Download bwa:
cd
sudo apt-get install bwa samtools
Now, go to a new directory and grab the data:
mkdir ~/mapping
cd ~/mapping
curl -O https://s3-us-west-1.amazonaws.com/dib-training.ucdavis.edu/metagenomics-scripps-2016-10-12/SRR1976948.abundtrim.subset.pe.fq.gz
curl -O https://s3-us-west-1.amazonaws.com/dib-training.ucdavis.edu/metagenomics-scripps-2016-10-12/SRR1977249.abundtrim.subset.pe.fq.gz
And extract the files:
for file in *fq.gz
do
gunzip $file
done
We will also need the assembly; rather than rebuilding it, you can download a copy that we saved for you:
curl -O https://s3-us-west-1.amazonaws.com/dib-training.ucdavis.edu/metagenomics-scripps-2016-10-12/subset_assembly.fa.gz
gunzip subset_assembly.fa
First, we will need to to index the megahit assembly:
bwa index subset_assembly.fa
to The reads are in paired-end/interleaved format, so you’ll need to add the -p flag to indicate to bwa that these are paired end data:
Map the reads:
for i in *fq
do
bwa mem -p subset_assembly.fa $i > ${i}.aln.sam
done
First, index the assembly for samtools:
samtools faidx subset_assembly.fa
Then, convert both SAM files to BAM files:
for i in *.sam
do
samtools import subset_assembly.fa $i $i.bam
samtools sort $i.bam -o $i.bam.sorted.bam
samtools index $i.bam.sorted.bam
done
Find a contig name to visualize:
grep -v ^@ SRR1976948.abundtrim.subset.pe.fq.aln.sam | cut -f 3 | sort | uniq -c | sort -n | tail
Pick one e.g. k99_13588.
Now execute:
samtools tview SRR1976948.abundtrim.subset.pe.fq.aln.sam.bam.sorted.bam subset_assembly.fa -p k99_13588:400
(use arrow keys to scroll, ‘q’ to quit; a key for what you are looking at: `pileup format<https://en.wikipedia.org/wiki/Pileup_format>`__.)
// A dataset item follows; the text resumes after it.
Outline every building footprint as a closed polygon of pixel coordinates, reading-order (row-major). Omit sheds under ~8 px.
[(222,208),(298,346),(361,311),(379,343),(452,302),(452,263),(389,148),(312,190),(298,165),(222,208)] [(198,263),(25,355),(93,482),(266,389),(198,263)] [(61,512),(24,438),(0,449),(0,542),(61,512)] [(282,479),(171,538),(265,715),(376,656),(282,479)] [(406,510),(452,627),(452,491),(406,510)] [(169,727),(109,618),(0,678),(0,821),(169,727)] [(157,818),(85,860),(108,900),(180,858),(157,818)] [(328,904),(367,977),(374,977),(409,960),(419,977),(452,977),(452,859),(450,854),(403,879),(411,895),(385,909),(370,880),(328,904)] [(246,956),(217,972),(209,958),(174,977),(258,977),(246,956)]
Look at it in both mappings:
samtools tview SRR1977249.abundtrim.subset.pe.fq.aln.sam.bam.sorted.bam subset_assembly.fa -p k99_13588:400
Why is the mapping so good??
We can now use the mapped data to estimate mean coverage of contigs in our assembly.
To do this we will be using bedtools. to estimate coverage.
First, install bedtools:
sudo apt-get install bedtools
Now, use the genomeCoverageBed to quantify coverage from the bam files:
for i in *sorted.bam
do
genomeCoverageBed -ibam $i > ${i/.pe*/}.histogram.tab
done
Take a look at the output.
To get an esimate of mean coverage for a contig we sum (Depth of coverage) * (Number of bases on contig) / (Length of the contig). We have a quick script that will do this calculation.
Download it:
wget https://raw.githubusercontent.com/ngs-docs/2017-cicese-metagenomics/master/files/calculate-contig-coverage.py
Install pandas:
sudo pip install pandas
And then run it!:
for hist in *histogram.tab
do
python calculate-contig-coverage.py $hist
done
This will produce a new set of files that have the coverage information.
—
Optional
As a comparison, let’s look at some untrimmed data.
Grab untrimmed data:
curl -O https://s3-us-west-1.amazonaws.com/dib-training.ucdavis.edu/metagenomics-scripps-2016-10-12/SRR1976948_1.fastq.gz
curl -O https://s3-us-west-1.amazonaws.com/dib-training.ucdavis.edu/metagenomics-scripps-2016-10-12/SRR1976948_2.fastq.gz
Now align this untrimmed data:
gunzip -c SRR1976948_1.fastq.gz | head -800000 > SRR1976948.1
gunzip -c SRR1976948_2.fastq.gz | head -800000 > SRR1976948.2
bwa aln subset_assembly.fa SRR1976948.1 > SRR1976948_1.untrimmed.sai
bwa aln subset_assembly.fa SRR1976948.2 > SRR1976948_2.untrimmed.sai
bwa sampe subset_assembly.fa SRR1976948_1.untrimmed.sai SRR1976948_2.untrimmed.sai SRR1976948.1 SRR1976948.2 > SRR1976948.untrimmed.sam
i=SRR1976948.untrimmed.sam
samtools import subset_assembly.fa $i $i.bam
samtools sort $i.bam -o $i.bam.sorted.bam
samtools index $i.bam.sorted.bam
And now look:
samtools tview SRR1976948.untrimmed.sam.bam.sorted.bam subset_assembly.fa -p k99_13588:500
You can also use ‘Tablet’ to view the downloaded BAM file - see the Tablet paper.
How is this different from the trimmed data? Look at a few different contigs.